Antoine LeCoultre né en 1803 en Suisse, fonda avec son frère Ulysse leur atelier de fabrication d’engrenages et de rotors. Il imagina en 1844 le « millionomètre » : un instrument qui permettait des mesures avec une précision au millième de millimètre. Louis Audemars fut l’un des premiers clients d’une liste qui pourrait constituer le Who’s Who de l’industrie horlogère.

Antoine LeCoultre était un homme particulièrement inventif et déposa de nombreux brevets. La double fonction de la couronne (remontoir du ressort et réglage de l’heure), qui semble de nos jours être une évidence, est également une de ses inventions. Le petit atelier atteignit la taille d’une manufacture dès 1866,  et la conserve encore aujourd’hui. En 1990, elle avait déjà conçu pas moins de 350 calibres, donc 66 répétitions à la minute.

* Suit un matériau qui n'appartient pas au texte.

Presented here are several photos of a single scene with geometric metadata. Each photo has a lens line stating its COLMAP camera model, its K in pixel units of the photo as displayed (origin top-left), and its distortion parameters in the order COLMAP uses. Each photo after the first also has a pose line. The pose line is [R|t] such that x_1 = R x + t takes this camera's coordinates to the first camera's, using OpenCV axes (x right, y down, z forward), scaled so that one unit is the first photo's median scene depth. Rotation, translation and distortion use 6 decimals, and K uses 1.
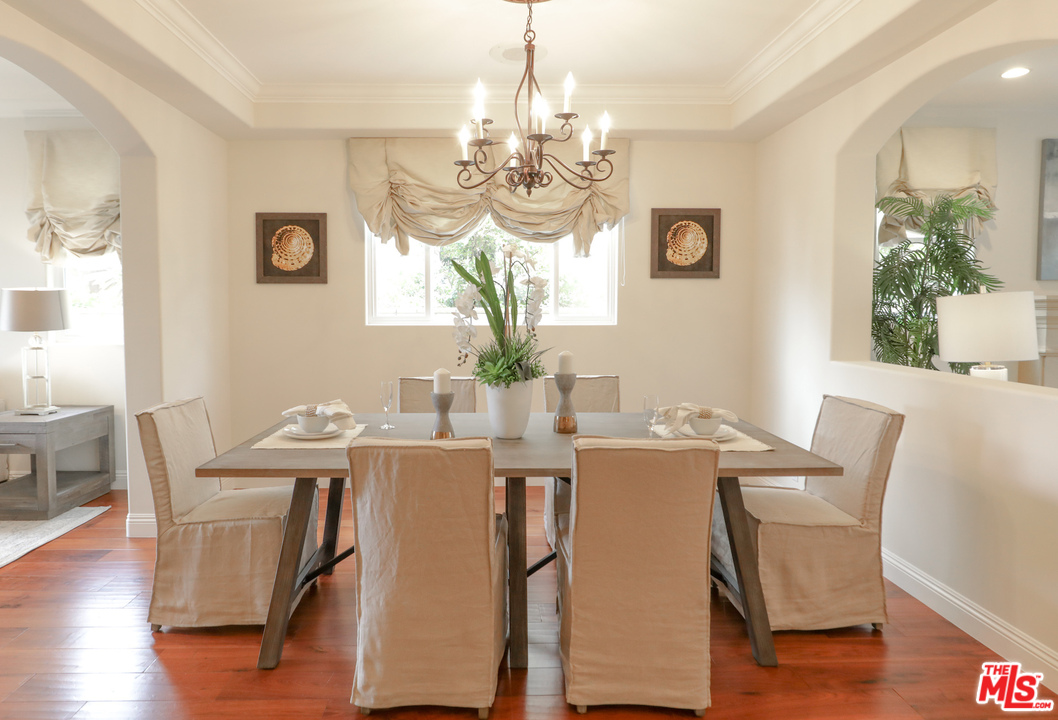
lens RADIAL K [[607.8, 0, 498.8], [0, 607.8, 331.4], [0, 0, 1]] dist [-0.007920, 0.000685]
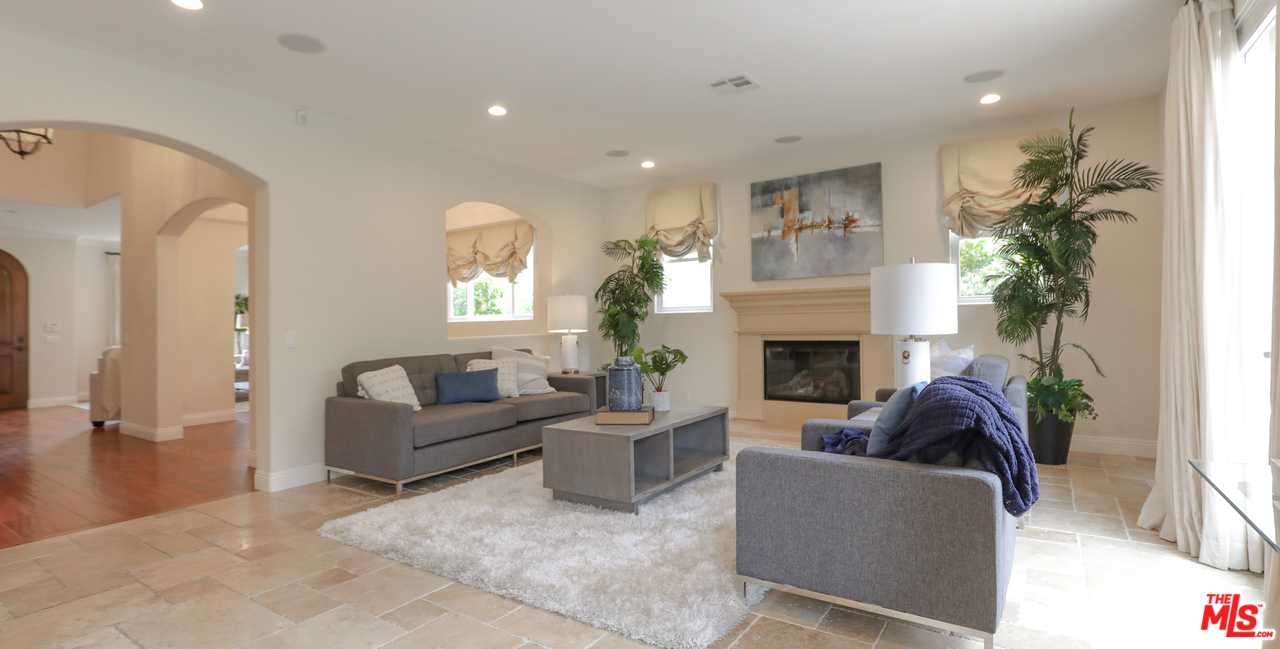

L’entreprise était déjà dirigée par ses héritiers depuis quelques années lorsqu’Antoine LeCoultre disparut en 1881. La collaboration avec l’horloger parisien Edmond Jaeger (né en 1850) débuta en 1903. Elle contribua à faire de LeCoultre le fournisseur exclusif de calibres extra-plats pour Cartier. Mais ce partenariat donna surtout naissance à une durable amitié entre Jacques-David LeCoultre et Edmond Jaeger, qui fut chargé de la commercialisation des montres de l’entreprise.

Le calibre 101, crée en 1929 était le plus petit mouvement mécanique jamais produit en série. En 1931, la célèbre Reverso, dont la fragile dont la fragile lentille en verre était protégée par un couvercle simple d’emploi. D’après la légende, l’engouement pour le design original des boîtiers fut lancé par les joueurs de polo britanniques qui effectuèrent  leur service ilitaire en Inde.

Après le décès d’Edmond Jaeger en 1922, les parts de son entreprise furent incluses dans la SAPIC Holdings. Toutes les montres furent commercialisées sous le nom de la marque Jaeger-LeCoultre. Le siège de l’entreprise Jaeger-LeCoultre fut déplacé à Genève tandis que LeCoultre demeurait au sentier, dans la région de naissance de son fondateur, elle y est encore. Jacques-David LeCoultre décida d’intégrer la manufacture LeCoultre à la SAPIC en 1937.